On many occasions you might face the need to keep the data that you have, but move it into a different shape.

The most common example is when you read your data and it is one long vector. But you know that every 7th entry, for example, is the data from the start of a new week. So entry 1, 7, 14, etc, should be the start of the row, and you would like 7 columns. Once you have it in this form you can calculate weekly averages (across the rows), or daily averages (down each of the 7 columns).

Another example is data that is measured every hour, and you want to reshape the vector into a matrix with 24 columns.

Let's take a look at this, and we will break it down:
* what is the current ``shape`` of my array
* how can I ``reshape`` it?
* how can I un``ravel`` the data into a long vector again?
* what happens with irregular shapes?

## What is the current ``shape`` of my data?

Every array in NumPy has a ``.shape`` attribute. For example: ``my_data.shape`` will return a tuple with the array's shape. You can also use a NumPy function: ``np.shape(...)``. We show both below.

An interesting other attribute is the ``my_data.ndim`` attribute, which shows how many dimensions your data has. The number of dimensions will **always** match the number of values in the ``.shape`` tuple.

Let's try it (we actually saw this command already in the [prior notebook](./)):

In [1]:
import numpy as np
A = np.array([[8, 7, 3], [6, 5, 4], [4, 3, 5], [2, 1, 6]])
print('Matrix A has this shape: {}'.format(A.shape))
print('Once it is transposed, it has this shape: {}'.format(A.T.shape))
print('This is another way to get the shape: {}'.format(np.shape(A.T)))

print(('The number of dimensions of this data is: {}, which '
       'is the same as the number of integers in this tuple: {}').format(A.ndim, A.shape))

Matrix A has this shape: (4, 3)
Once it is transposed, it has this shape: (3, 4)
This is another way to get the shape: (3, 4)
The number of dimensions of this data is: 2, which is the same as the number of integers in this tuple: (4, 3)


## Reshape yourself

Let's try it with an example where we have daily data, over 21 days. We would like to reshape the vector that has 21 entries to have 3 rows and 7 columns.

To make it simple, let our vector simply be the numbers 1 to 21, but in reverse order.

In [2]:
daily = np.linspace(21, 1, 21)
print('The data before reshaping: {}'.format(daily))
print('which has a shape of {}'.format(daily.shape))
print('which has a dimension of {}'.format(daily.ndim))


matrix = daily.reshape((3, 7))
print('When reshaping it into a matrix:\n{}'.format(matrix))
print('which has a new shape of {}'.format(matrix.shape))
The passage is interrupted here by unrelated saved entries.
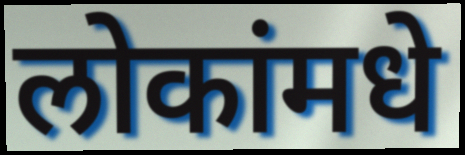
लोकांमधे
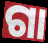
ଗା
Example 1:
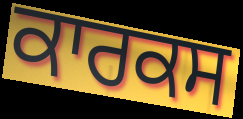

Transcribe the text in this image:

ਕਾਰਕਸ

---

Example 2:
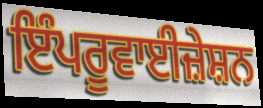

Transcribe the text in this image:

ਇੰਪਰੂਵਾਈਜ਼ੇਸ਼ਨ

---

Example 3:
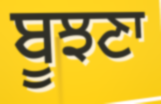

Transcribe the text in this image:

ਬੂਝਣਾ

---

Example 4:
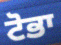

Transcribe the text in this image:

ਟੋਭਾ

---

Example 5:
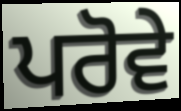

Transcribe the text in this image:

ਪਰੋਵੇ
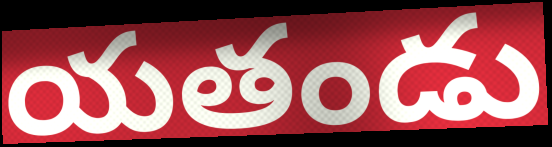
యతండు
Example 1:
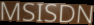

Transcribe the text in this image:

MSISDN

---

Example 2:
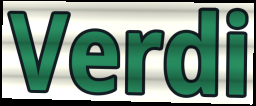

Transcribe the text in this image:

Verdi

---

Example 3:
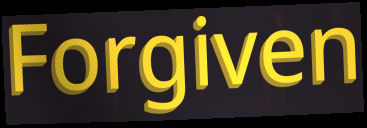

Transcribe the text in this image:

Forgiven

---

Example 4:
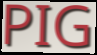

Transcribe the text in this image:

PIG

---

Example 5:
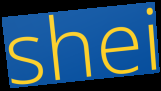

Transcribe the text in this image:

shei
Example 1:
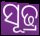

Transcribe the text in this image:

ସୂଢ୍ର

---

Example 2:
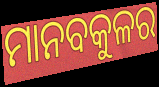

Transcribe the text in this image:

ମାନବକୁଳର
The data before reshaping: [21. 20. 19. 18. 17. 16. 15. 14. 13. 12. 11. 10.  9.  8.  7.  6.  5.  4.
  3.  2.  1.]
which has a shape of (21,)
which has a dimension of 1
When reshaping it into a matrix:
[[21. 20. 19. 18. 17. 16. 15.]
 [14. 13. 12. 11. 10.  9.  8.]
 [ 7.  6.  5.  4.  3.  2.  1.]]
which has a new shape of (3, 7)


## Un``ravel``ing an array

To *unravel* something means to take something that is knotted up, or tangled and undo it, or straighten it out. 
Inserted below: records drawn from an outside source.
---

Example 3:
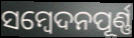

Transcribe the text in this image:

ସମ୍ବେଦନପୂର୍ଣ୍ଣ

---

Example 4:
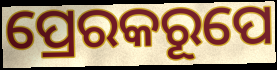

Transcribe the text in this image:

ପ୍ରେରକରୂପେ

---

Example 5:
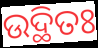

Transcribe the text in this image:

ଉଦ୍ଥିତଃ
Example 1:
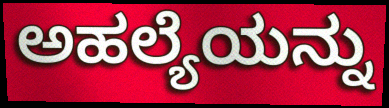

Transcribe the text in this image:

ಅಹಲ್ಯೆಯನ್ನು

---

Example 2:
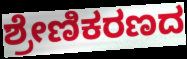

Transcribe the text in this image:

ಶ್ರೇಣಿಕರಣದ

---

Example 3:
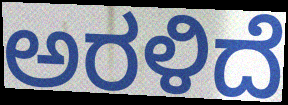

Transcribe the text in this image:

ಅರಳಿದೆ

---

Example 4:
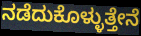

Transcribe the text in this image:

ನಡೆದುಕೊಳ್ಳುತ್ತೇನೆ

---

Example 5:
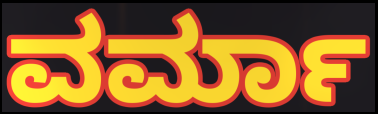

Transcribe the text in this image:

ವರ್ಮಾ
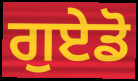
ਗੁਏਡੋ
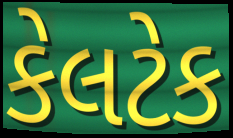
કેલટેક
Before we show how, did you notice the shape of the ``daily`` variable above? It was printed as ``(21,)``. That is not the same as ``(21, 1)`` which means 21 rows and 1 column, and would have 2 dimensions. It is also not simply ``21``. A shape of ``(21,)`` indicates explicitly that the array has 1 dimension.
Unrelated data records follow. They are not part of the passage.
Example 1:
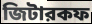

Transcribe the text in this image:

জিটারকফ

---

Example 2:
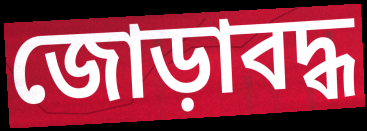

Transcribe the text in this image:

জোড়াবদ্ধ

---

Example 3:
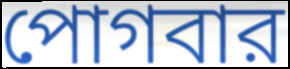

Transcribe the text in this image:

পোগবার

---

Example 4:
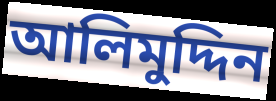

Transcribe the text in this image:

আলিমুদ্দিন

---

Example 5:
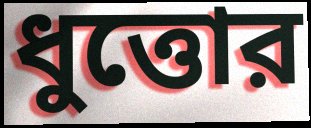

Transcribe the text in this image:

ধুত্তোর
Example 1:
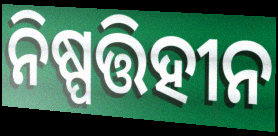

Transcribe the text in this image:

ନିଷ୍ପତ୍ତିହୀନ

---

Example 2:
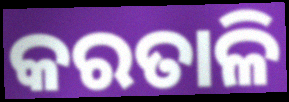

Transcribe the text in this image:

କରତାଳି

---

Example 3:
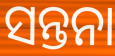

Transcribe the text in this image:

ସନ୍ତନା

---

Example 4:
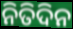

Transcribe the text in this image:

ନିତିଦିନ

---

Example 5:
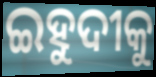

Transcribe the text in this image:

ଇହୁଦୀକୁ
We mention that, because when you un``ravel`` an array the unraveled dimension will be 1. Let's try it out:

In [3]:
my_data = np.linspace(15, 1, 15).reshape((3, 5))
print('The "my_data" matrix has {} dimensions and a shape of {}.'.format(my_data.ndim, my_data.shape))

unraveled = my_data.ravel()
print('The unraveled data has {} dimension and a shape of {}.'.format(unraveled.ndim, unraveled.shape))
print('Printed out, it looks like this:\n {}'.format(unraveled))

# Advanced/enrichment:
# We want to reshape the unraveled array back into a matrix
print('Folded back up into a matrix with 3 rows, the array is:\n{}'.format(unraveled.reshape(3, 5)))

# but you can also do this: say you know that you want 5 rows, you can let
# Numpy automatically figure out how many columns. Notice the "-1"?
print('Folded back up into a matrix with 5 rows, the array is:\n{}'.format(unraveled.reshape(5, -1)))


The "my_data" matrix has 2 dimensions and a shape of (3, 5).
The unraveled data has 1 dimension and a shape of (15,).
Printed out, it looks like this:
 [15. 14. 13. 12. 11. 10.  9.  8.  7.  6.  5.  4.  3.  2.  1.]
Folded back up into a matrix with 3 rows, the array is:
[[15. 14. 13. 12. 11.]
 [10.  9.  8.  7.  6.]
 [ 5.  4.  3.  2.  1.]]
Folded back up into a matrix with 5 rows, the array is:
[[15. 14. 13.]
 [12. 11. 10.]
 [ 9.  8.  7.]
 [ 6.  5.  4.]
 [ 3.  2.  1.]]


## Reshaping irregular sized arrays

It is an error to reshape an array into another without preserving the size exactly. 

NumPy will not drop elements away, or fill entries with a missing value indicator (such as ``NaN``). The number of entries before and after reshaping ***must match exactly***.

Try it out:

In [4]:
my_data = np.linspace(15, 1, 15).reshape((3, 5))
print('The "my_data" matrix has {} dimensions and a shape of {}.'.format(my_data.ndim, my_data.shape))

# Trying to reshape a matrix with 3x5 entries into a 2x8 matrix:
print('Reshaping it into a 2 by 8 matrix: \n{}'.format(unraveled.reshape(2, 8)))



The "my_data" matrix has 2 dimensions and a shape of (3, 5).


ValueError: cannot reshape array of size 15 into shape (2,8)